O desejo de continuar sendo europeus choca em alguns casos com o fervor democrático por respeitar o que a população expressou em 2016. E por isso Natalie Brown, Tasha Hales e Ria Patel, três estudantes de Química, discutem acaloradamente se uma nova consulta deveria ser feita. “Na realidade, acho que neste debate há duas partes que se enfrentam, Londres, onde todos são pró-europeus, e o resto do país. Lamento pelos escoceses. Em seu referendo pela independência decidiram ficar no Reino Unido por medo de que se saíssem, deixariam de ser membros da UE. E agora se veem diante do Brexit”, conclui Natalie.
No Triângulo Báltico, uma região recuperada da cidade repleta de locais da moda e espaços de coworking com novas empresas artísticas, criativas e tecnológicas, Matt Bell, Joe Tracy e Luca Tuberoni criam peças publicitárias. Nenhum chegou aos 30 anos.
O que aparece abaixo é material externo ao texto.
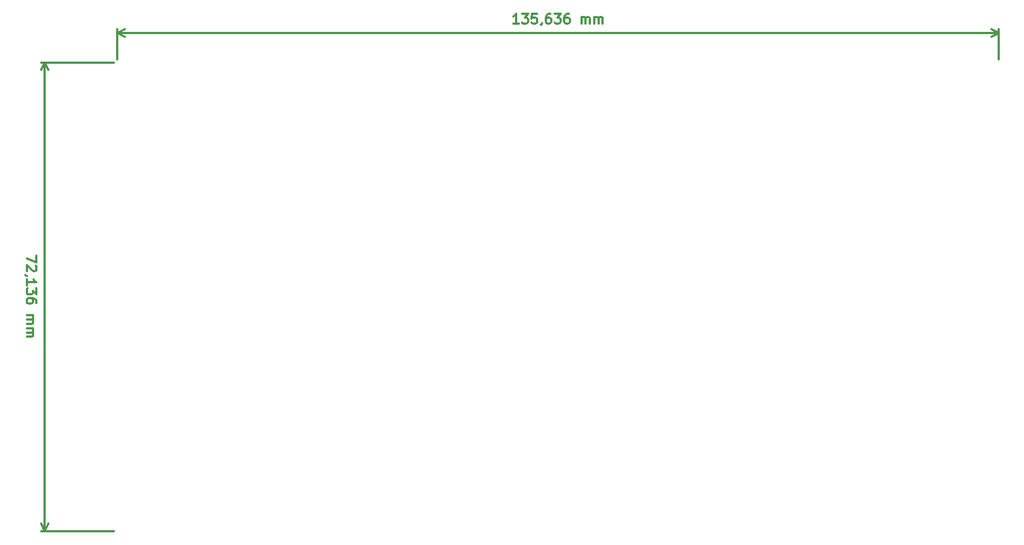
<source format=gbr>
G04 #@! TF.GenerationSoftware,KiCad,Pcbnew,5.0.2-bee76a0~70~ubuntu18.04.1*
G04 #@! TF.CreationDate,2019-11-03T19:36:50+01:00*
G04 #@! TF.ProjectId,AmpMeter,416d704d-6574-4657-922e-6b696361645f,rev?*
G04 #@! TF.SameCoordinates,Original*
G04 #@! TF.FileFunction,Legend,Bot*
G04 #@! TF.FilePolarity,Positive*
%FSLAX46Y46*%
G04 Gerber Fmt 4.6, Leading zero omitted, Abs format (unit mm)*
G04 Created by KiCad (PCBNEW 5.0.2-bee76a0~70~ubuntu18.04.1) date So 03 Nov 2019 19:36:50 CET*
%MOMM*%
%LPD*%
G01*
G04 APERTURE LIST*
%ADD10C,0.300000*%
G04 APERTURE END LIST*
D10*
X80034571Y-4928571D02*
X79177428Y-4928571D01*
X79606000Y-4928571D02*
X79606000Y-3428571D01*
X79463142Y-3642857D01*
X79320285Y-3785714D01*
X79177428Y-3857142D01*
X80534571Y-3428571D02*
X81463142Y-3428571D01*
X80963142Y-4000000D01*
X81177428Y-4000000D01*
X81320285Y-4071428D01*
X81391714Y-4142857D01*
X81463142Y-4285714D01*
X81463142Y-4642857D01*
X81391714Y-4785714D01*
X81320285Y-4857142D01*
X81177428Y-4928571D01*
X80748857Y-4928571D01*
X80606000Y-4857142D01*
X80534571Y-4785714D01*
X82820285Y-3428571D02*
X82106000Y-3428571D01*
X82034571Y-4142857D01*
X82106000Y-4071428D01*
X82248857Y-4000000D01*
X82606000Y-4000000D01*
X82748857Y-4071428D01*
X82820285Y-4142857D01*
X82891714Y-4285714D01*
X82891714Y-4642857D01*
X82820285Y-4785714D01*
X82748857Y-4857142D01*
X82606000Y-4928571D01*
X82248857Y-4928571D01*
X82106000Y-4857142D01*
X82034571Y-4785714D01*
X83606000Y-4857142D02*
X83606000Y-4928571D01*
X83534571Y-5071428D01*
X83463142Y-5142857D01*
X84891714Y-3428571D02*
X84606000Y-3428571D01*
X84463142Y-3500000D01*
X84391714Y-3571428D01*
X84248857Y-3785714D01*
X84177428Y-4071428D01*
X84177428Y-4642857D01*
X84248857Y-4785714D01*
X84320285Y-4857142D01*
X84463142Y-4928571D01*
X84748857Y-4928571D01*
X84891714Y-4857142D01*
X84963142Y-4785714D01*
X85034571Y-4642857D01*
X85034571Y-4285714D01*
X84963142Y-4142857D01*
X84891714Y-4071428D01*
X84748857Y-4000000D01*
X84463142Y-4000000D01*
X84320285Y-4071428D01*
X84248857Y-4142857D01*
X84177428Y-4285714D01*
X85534571Y-3428571D02*
X86463142Y-3428571D01*
X85963142Y-4000000D01*
X86177428Y-4000000D01*
X86320285Y-4071428D01*
X86391714Y-4142857D01*
X86463142Y-4285714D01*
X86463142Y-4642857D01*
X86391714Y-4785714D01*
X86320285Y-4857142D01*
X86177428Y-4928571D01*
X85748857Y-4928571D01*
X85606000Y-4857142D01*
X85534571Y-4785714D01*
X87748857Y-3428571D02*
X87463142Y-3428571D01*
X87320285Y-3500000D01*
X87248857Y-3571428D01*
X87106000Y-3785714D01*
X87034571Y-4071428D01*
X87034571Y-4642857D01*
X87106000Y-4785714D01*
X87177428Y-4857142D01*
X87320285Y-4928571D01*
X87606000Y-4928571D01*
X87748857Y-4857142D01*
X87820285Y-4785714D01*
X87891714Y-4642857D01*
X87891714Y-4285714D01*
X87820285Y-4142857D01*
X87748857Y-4071428D01*
X87606000Y-4000000D01*
X87320285Y-4000000D01*
X87177428Y-4071428D01*
X87106000Y-4142857D01*
X87034571Y-4285714D01*
X89677428Y-4928571D02*
X89677428Y-3928571D01*
X89677428Y-4071428D02*
X89748857Y-4000000D01*
X89891714Y-3928571D01*
X90106000Y-3928571D01*
X90248857Y-4000000D01*
X90320285Y-4142857D01*
X90320285Y-4928571D01*
X90320285Y-4142857D02*
X90391714Y-4000000D01*
X90534571Y-3928571D01*
X90748857Y-3928571D01*
X90891714Y-4000000D01*
X90963142Y-4142857D01*
X90963142Y-4928571D01*
X91677428Y-4928571D02*
X91677428Y-3928571D01*
X91677428Y-4071428D02*
X91748857Y-4000000D01*
X91891714Y-3928571D01*
X92106000Y-3928571D01*
X92248857Y-4000000D01*
X92320285Y-4142857D01*
X92320285Y-4928571D01*
X92320285Y-4142857D02*
X92391714Y-4000000D01*
X92534571Y-3928571D01*
X92748857Y-3928571D01*
X92891714Y-4000000D01*
X92963142Y-4142857D01*
X92963142Y-4928571D01*
X18288000Y-6350000D02*
X153924000Y-6350000D01*
X18288000Y-10414000D02*
X18288000Y-5763579D01*
X153924000Y-10414000D02*
X153924000Y-5763579D01*
X153924000Y-6350000D02*
X152797496Y-6936421D01*
X153924000Y-6350000D02*
X152797496Y-5763579D01*
X18288000Y-6350000D02*
X19414504Y-6936421D01*
X18288000Y-6350000D02*
X19414504Y-5763579D01*
X5833428Y-40704285D02*
X5833428Y-41704285D01*
X4333428Y-41061428D01*
X5690571Y-42204285D02*
X5762000Y-42275714D01*
X5833428Y-42418571D01*
X5833428Y-42775714D01*
X5762000Y-42918571D01*
X5690571Y-42990000D01*
X5547714Y-43061428D01*
X5404857Y-43061428D01*
X5190571Y-42990000D01*
X4333428Y-42132857D01*
X4333428Y-43061428D01*
X4404857Y-43775714D02*
X4333428Y-43775714D01*
X4190571Y-43704285D01*
X4119142Y-43632857D01*
X4333428Y-45204285D02*
X4333428Y-44347142D01*
X4333428Y-44775714D02*
X5833428Y-44775714D01*
X5619142Y-44632857D01*
X5476285Y-44490000D01*
X5404857Y-44347142D01*
X5833428Y-45704285D02*
X5833428Y-46632857D01*
X5262000Y-46132857D01*
X5262000Y-46347142D01*
X5190571Y-46490000D01*
X5119142Y-46561428D01*
X4976285Y-46632857D01*
X4619142Y-46632857D01*
X4476285Y-46561428D01*
X4404857Y-46490000D01*
X4333428Y-46347142D01*
X4333428Y-45918571D01*
X4404857Y-45775714D01*
X4476285Y-45704285D01*
X5833428Y-47918571D02*
X5833428Y-47632857D01*
X5762000Y-47490000D01*
X5690571Y-47418571D01*
X5476285Y-47275714D01*
X5190571Y-47204285D01*
X4619142Y-47204285D01*
X4476285Y-47275714D01*
X4404857Y-47347142D01*
X4333428Y-47490000D01*
X4333428Y-47775714D01*
X4404857Y-47918571D01*
X4476285Y-47990000D01*
X4619142Y-48061428D01*
X4976285Y-48061428D01*
X5119142Y-47990000D01*
X5190571Y-47918571D01*
X5262000Y-47775714D01*
X5262000Y-47490000D01*
X5190571Y-47347142D01*
X5119142Y-47275714D01*
X4976285Y-47204285D01*
X4333428Y-49847142D02*
X5333428Y-49847142D01*
X5190571Y-49847142D02*
X5261999Y-49918571D01*
X5333428Y-50061428D01*
X5333428Y-50275714D01*
X5261999Y-50418571D01*
X5119142Y-50490000D01*
X4333428Y-50490000D01*
X5119142Y-50490000D02*
X5261999Y-50561428D01*
X5333428Y-50704285D01*
X5333428Y-50918571D01*
X5261999Y-51061428D01*
X5119142Y-51132857D01*
X4333428Y-51132857D01*
X4333428Y-51847142D02*
X5333428Y-51847142D01*
X5190571Y-51847142D02*
X5261999Y-51918571D01*
X5333428Y-52061428D01*
X5333428Y-52275714D01*
X5261999Y-52418571D01*
X5119142Y-52490000D01*
X4333428Y-52490000D01*
X5119142Y-52490000D02*
X5261999Y-52561428D01*
X5333428Y-52704285D01*
X5333428Y-52918571D01*
X5261999Y-53061428D01*
X5119142Y-53132857D01*
X4333428Y-53132857D01*
X7112000Y-10922000D02*
X7112000Y-83058000D01*
X17780000Y-10922000D02*
X6525579Y-10922000D01*
X17780000Y-83058000D02*
X6525579Y-83058000D01*
X7112000Y-83058000D02*
X6525579Y-81931496D01*
X7112000Y-83058000D02*
X7698421Y-81931496D01*
X7112000Y-10922000D02*
X6525579Y-12048504D01*
X7112000Y-10922000D02*
X7698421Y-12048504D01*
M02*

</source>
Há camaradagem com o dono do projeto. O lugar é um espaço pequeno e luminoso cheio de computadores Apple e cartazes coloridos.
Fundos europeus
“Sou de Devon, zona rural. A maioria dos hospitais, colégios, estradas, foram financiados com fundos da UE”, conta Matt, com seu rosto infantil, quase uma reencarnação de Harry Potter. “A cidade está cheia de cartazes indicando que se tratam de fundos europeus. E no entanto se votou majoritariamente em favor do Brexit. Acredito que só pensaram nas sanções da política agrícola da Comunidade, sem se dar conta de tudo que havia à sua volta. E jogaram o bebê com a água da banheira”, diz.
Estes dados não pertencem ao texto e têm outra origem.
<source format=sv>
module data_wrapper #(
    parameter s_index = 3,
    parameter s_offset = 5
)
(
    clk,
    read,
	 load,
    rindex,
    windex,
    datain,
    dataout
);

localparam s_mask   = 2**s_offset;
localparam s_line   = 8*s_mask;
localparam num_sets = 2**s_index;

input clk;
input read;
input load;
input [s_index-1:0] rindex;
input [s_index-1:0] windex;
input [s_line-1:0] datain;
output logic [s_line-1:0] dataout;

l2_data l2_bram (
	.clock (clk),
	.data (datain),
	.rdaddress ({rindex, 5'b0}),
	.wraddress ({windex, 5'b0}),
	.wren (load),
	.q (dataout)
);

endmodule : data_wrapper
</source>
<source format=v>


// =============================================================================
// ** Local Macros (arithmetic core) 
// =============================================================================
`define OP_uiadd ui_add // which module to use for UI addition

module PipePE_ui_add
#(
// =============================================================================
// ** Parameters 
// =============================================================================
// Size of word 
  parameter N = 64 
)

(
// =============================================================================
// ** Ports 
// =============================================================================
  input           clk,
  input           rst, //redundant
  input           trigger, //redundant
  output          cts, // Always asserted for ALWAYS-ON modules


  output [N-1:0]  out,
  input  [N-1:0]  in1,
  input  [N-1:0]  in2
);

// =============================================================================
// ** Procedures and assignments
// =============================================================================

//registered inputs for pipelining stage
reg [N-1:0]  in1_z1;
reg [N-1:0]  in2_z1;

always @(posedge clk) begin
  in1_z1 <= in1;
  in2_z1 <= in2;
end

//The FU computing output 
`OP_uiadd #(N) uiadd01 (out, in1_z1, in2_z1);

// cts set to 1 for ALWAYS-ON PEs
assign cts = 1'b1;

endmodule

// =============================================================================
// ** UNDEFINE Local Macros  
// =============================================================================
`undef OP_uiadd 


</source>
“Vamos a perder o que conseguimos em 40 anos”, afirma um engenheiro de Liverpool
É a mesma frustração demonstrada por Rob Fletcher. Sua empresa de projetos arquitetônicos de edifícios e estacionamentos fatura mais de um milhão de euros por ano. De seu pequeno escritório em Brew Works, em uma antiga fábrica de cerveja de piso vermelho eduardiano, hoje sede de muitas outras novas empresas, expressa seu espanto pela mudança do que funcionava corretamente. “Não tenho nenhum problema com a Europa. Não acho que a mudança que se votou fosse necessária. Não vejo as vantagens. A verdade é que estávamos bem como estávamos. Agora estamos em uma situação em que a Europa diz ‘muito bem, vão embora se é o que querem’. Mas a verdade é que nós continuamos enrolando e não vamos”, conclui.
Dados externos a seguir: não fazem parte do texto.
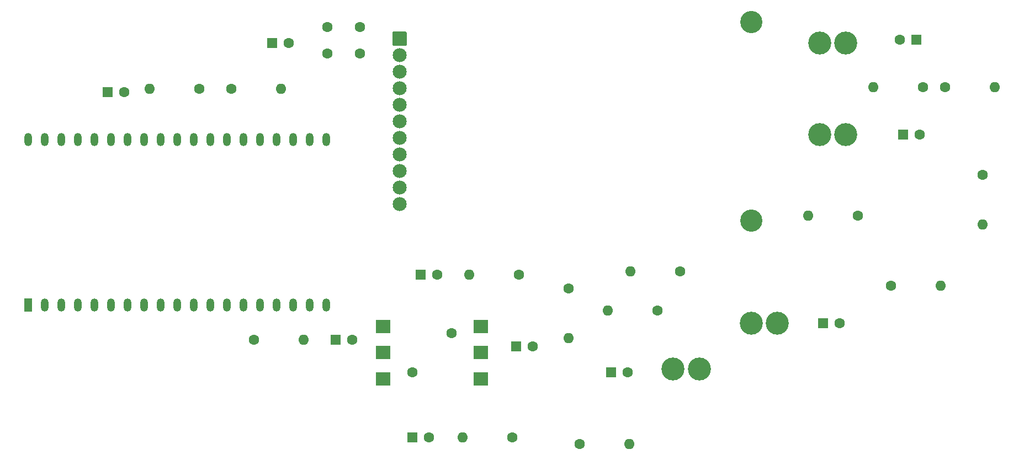
<source format=gbr>
%TF.GenerationSoftware,KiCad,Pcbnew,8.0.6*%
%TF.CreationDate,2025-08-25T15:55:59+12:00*%
%TF.ProjectId,ByteBoyV2,42797465-426f-4795-9632-2e6b69636164,v2*%
%TF.SameCoordinates,Original*%
%TF.FileFunction,Soldermask,Top*%
%TF.FilePolarity,Negative*%
%FSLAX46Y46*%
G04 Gerber Fmt 4.6, Leading zero omitted, Abs format (unit mm)*
G04 Created by KiCad (PCBNEW 8.0.6) date 2025-08-25 15:55:59*
%MOMM*%
%LPD*%
G01*
G04 APERTURE LIST*
G04 Aperture macros list*
%AMRoundRect*
0 Rectangle with rounded corners*
0 $1 Rounding radius*
0 $2 $3 $4 $5 $6 $7 $8 $9 X,Y pos of 4 corners*
0 Add a 4 corners polygon primitive as box body*
4,1,4,$2,$3,$4,$5,$6,$7,$8,$9,$2,$3,0*
0 Add four circle primitives for the rounded corners*
1,1,$1+$1,$2,$3*
1,1,$1+$1,$4,$5*
1,1,$1+$1,$6,$7*
1,1,$1+$1,$8,$9*
0 Add four rect primitives between the rounded corners*
20,1,$1+$1,$2,$3,$4,$5,0*
20,1,$1+$1,$4,$5,$6,$7,0*
20,1,$1+$1,$6,$7,$8,$9,0*
20,1,$1+$1,$8,$9,$2,$3,0*%
G04 Aperture macros list end*
%ADD10O,1.200000X2.000000*%
%ADD11R,1.200000X2.000000*%
%ADD12RoundRect,0.102000X1.000000X0.950000X-1.000000X0.950000X-1.000000X-0.950000X1.000000X-0.950000X0*%
%ADD13C,1.600000*%
%ADD14C,3.524000*%
%ADD15O,1.600000X1.600000*%
%ADD16RoundRect,0.102000X-0.965200X0.965200X-0.965200X-0.965200X0.965200X-0.965200X0.965200X0.965200X0*%
%ADD17C,2.134400*%
%ADD18C,3.404000*%
%ADD19RoundRect,0.102000X-0.700000X-0.700000X0.700000X-0.700000X0.700000X0.700000X-0.700000X0.700000X0*%
%ADD20C,1.604000*%
%ADD21RoundRect,0.102000X0.700000X0.700000X-0.700000X0.700000X-0.700000X-0.700000X0.700000X-0.700000X0*%
G04 APERTURE END LIST*
D10*
%TO.C,U2*%
X85596560Y-75300000D03*
X88136560Y-75300000D03*
X90676560Y-75300000D03*
X93216560Y-75300000D03*
X95756560Y-75300000D03*
X98296560Y-75300000D03*
X100836560Y-75300000D03*
X103376560Y-75300000D03*
X105916560Y-75300000D03*
X108456560Y-75300000D03*
X110996560Y-75300000D03*
X113536560Y-75300000D03*
X116076560Y-75300000D03*
X118616560Y-75300000D03*
X121156560Y-75300000D03*
X123696560Y-75300000D03*
X126236560Y-75300000D03*
X128773840Y-75303680D03*
X131313840Y-75303680D03*
X131316560Y-100700000D03*
X128776560Y-100700000D03*
X126236560Y-100700000D03*
X123696560Y-100700000D03*
X121156560Y-100700000D03*
X118616560Y-100700000D03*
X116076560Y-100700000D03*
X113536560Y-100700000D03*
X110996560Y-100700000D03*
X108456560Y-100700000D03*
X105916560Y-100700000D03*
X103376560Y-100700000D03*
X100836560Y-100700000D03*
X98296560Y-100700000D03*
X95756560Y-100700000D03*
X93216560Y-100700000D03*
X90676560Y-100700000D03*
X88136560Y-100700000D03*
D11*
X85596560Y-100700000D03*
%TD*%
D12*
%TO.C,Joystick*%
X155000000Y-112000000D03*
X155000000Y-108000000D03*
X155000000Y-104000000D03*
X140000000Y-112000000D03*
X140000000Y-108000000D03*
X140000000Y-104000000D03*
D13*
X144500000Y-111000000D03*
X150500000Y-105000000D03*
%TD*%
D14*
%TO.C,Select_Button*%
X207000000Y-74500000D03*
X211000000Y-74500000D03*
%TD*%
%TO.C,Start_Button*%
X207000000Y-60500000D03*
X211000000Y-60500000D03*
%TD*%
%TO.C,B_Button*%
X184500000Y-110500000D03*
X188500000Y-110500000D03*
%TD*%
%TO.C,A_Button*%
X196500000Y-103500000D03*
X200500000Y-103500000D03*
%TD*%
D15*
%TO.C,R14*%
X124310000Y-67500000D03*
D13*
X116690000Y-67500000D03*
%TD*%
%TO.C,R13*%
X212810000Y-87000000D03*
D15*
X205190000Y-87000000D03*
%TD*%
D13*
%TO.C,R12*%
X182060000Y-101500000D03*
D15*
X174440000Y-101500000D03*
%TD*%
D13*
%TO.C,R11*%
X222810000Y-67250000D03*
D15*
X215190000Y-67250000D03*
%TD*%
D13*
%TO.C,R10*%
X185560000Y-95500000D03*
D15*
X177940000Y-95500000D03*
%TD*%
D13*
%TO.C,R9*%
X111810000Y-67500000D03*
D15*
X104190000Y-67500000D03*
%TD*%
D13*
%TO.C,R8*%
X159810000Y-121000000D03*
D15*
X152190000Y-121000000D03*
%TD*%
D13*
%TO.C,R7*%
X160810000Y-96000000D03*
D15*
X153190000Y-96000000D03*
%TD*%
D13*
%TO.C,R6*%
X120190000Y-106000000D03*
D15*
X127810000Y-106000000D03*
%TD*%
%TO.C,R5*%
X168500000Y-105810000D03*
D13*
X168500000Y-98190000D03*
%TD*%
%TO.C,R4*%
X232000000Y-80690000D03*
D15*
X232000000Y-88310000D03*
%TD*%
D13*
%TO.C,R3*%
X217940000Y-97750000D03*
D15*
X225560000Y-97750000D03*
%TD*%
D13*
%TO.C,R2*%
X226190000Y-67250000D03*
D15*
X233810000Y-67250000D03*
%TD*%
D13*
%TO.C,R1*%
X170190000Y-122000000D03*
D15*
X177810000Y-122000000D03*
%TD*%
D16*
%TO.C,Display*%
X142512500Y-59800000D03*
D17*
X142512500Y-62340000D03*
X142512500Y-64880000D03*
X142512500Y-67420000D03*
X142512500Y-69960000D03*
X142512500Y-72500000D03*
X142512500Y-75040000D03*
X142512500Y-77580000D03*
X142512500Y-80120000D03*
X142512500Y-82660000D03*
X142512500Y-85200000D03*
D18*
X196487500Y-57260000D03*
X196487500Y-87740000D03*
%TD*%
D19*
%TO.C,D10*%
X207460000Y-103500000D03*
D20*
X210000000Y-103500000D03*
%TD*%
D19*
%TO.C,D9*%
X219730000Y-74500000D03*
D20*
X222270000Y-74500000D03*
%TD*%
D21*
%TO.C,D8*%
X221770000Y-60000000D03*
D20*
X219230000Y-60000000D03*
%TD*%
D19*
%TO.C,D7*%
X175000000Y-111000000D03*
D20*
X177540000Y-111000000D03*
%TD*%
D19*
%TO.C,D6*%
X122960000Y-60500000D03*
D20*
X125500000Y-60500000D03*
%TD*%
D19*
%TO.C,D5*%
X97730000Y-68000000D03*
D20*
X100270000Y-68000000D03*
%TD*%
D19*
%TO.C,D4*%
X144460000Y-121000000D03*
D20*
X147000000Y-121000000D03*
%TD*%
%TO.C,D3*%
X135270000Y-106000000D03*
D19*
X132730000Y-106000000D03*
%TD*%
%TO.C,D2*%
X145730000Y-96000000D03*
D20*
X148270000Y-96000000D03*
%TD*%
%TO.C,D1*%
X163000000Y-107000000D03*
D19*
X160460000Y-107000000D03*
%TD*%
D13*
%TO.C,C2*%
X131500000Y-62050000D03*
X136500000Y-62050000D03*
%TD*%
%TO.C,C1*%
X131500000Y-58000000D03*
X136500000Y-58000000D03*
%TD*%
M02*

</source>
Na marina de Liverpool caminham risonhos seus quatro vizinhos mais conhecidos do mundo. A estátua dos Beatles é um chamariz infalível para os turistas. Não passa um minuto sem que alguém tire uma foto ao lado deles.
O que teriam pensado do Brexit? Teriam dedicado alguma canção a isso? “Teriam ficado chateados, como nós todos. Eram de uma mentalidade bem internacional. Na verdade tudo isso é culpa de Margaret Thatcher e da ascensão de seu nacionalismo inglês que estamos vivendo”, diz Kathleen Kurgi. Ela é inglesa de pura cepa, de Newcastle. Seu marido, Amir, é da Tanzânia. Os dois são aposentados. Ele exala tristeza. Não entende o que aconteceu com o país que o acolheu. Ainda crê que haja a possibilidade de volta atrás. “Você diz adeus e eu digo olá”, “You say goodbye and I say hello”. Os três concluímos, entre risadas, que essa é a canção do quarteto de Liverpool que melhor define o que acontece hoje no Reino Unido. Há separações que marcam a história de todo um país, como a de John, Paul, George e Ringo.